Copy every line of the records below word for word, but leave the pictures out of your answer.
Start of Dataset excerpts
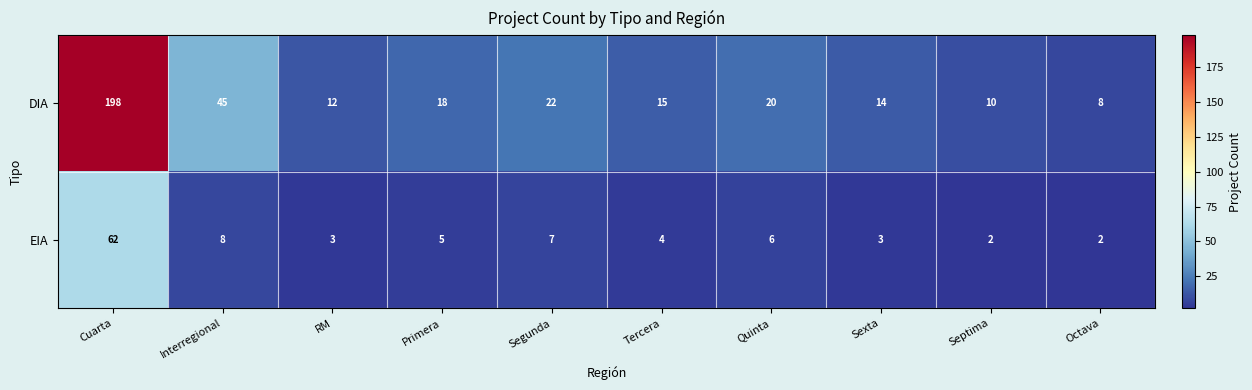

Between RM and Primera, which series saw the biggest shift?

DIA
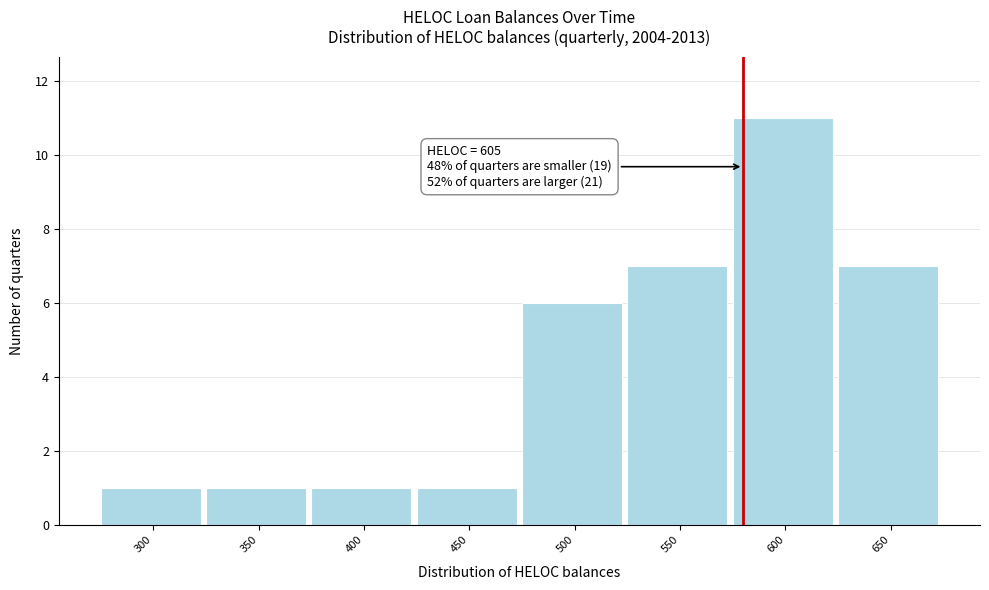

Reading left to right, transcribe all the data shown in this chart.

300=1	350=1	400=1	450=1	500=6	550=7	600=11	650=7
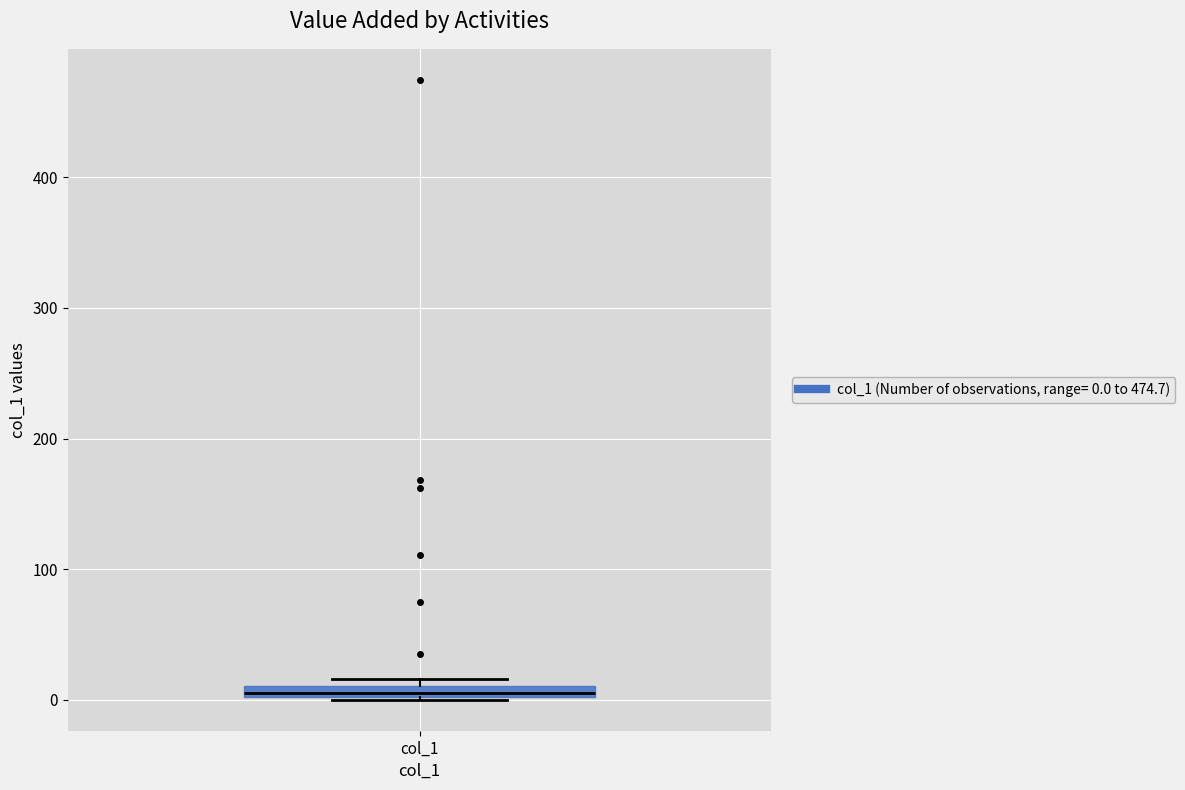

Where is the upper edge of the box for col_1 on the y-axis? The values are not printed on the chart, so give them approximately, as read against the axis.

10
End of Dataset excerpts
Task result —
Between RM and Primera, which series saw the biggest shift?

DIA

Reading left to right, transcribe all the data shown in this chart.

300=1	350=1	400=1	450=1	500=6	550=7	600=11	650=7

Where is the upper edge of the box for col_1 on the y-axis? The values are not printed on the chart, so give them approximately, as read against the axis.

10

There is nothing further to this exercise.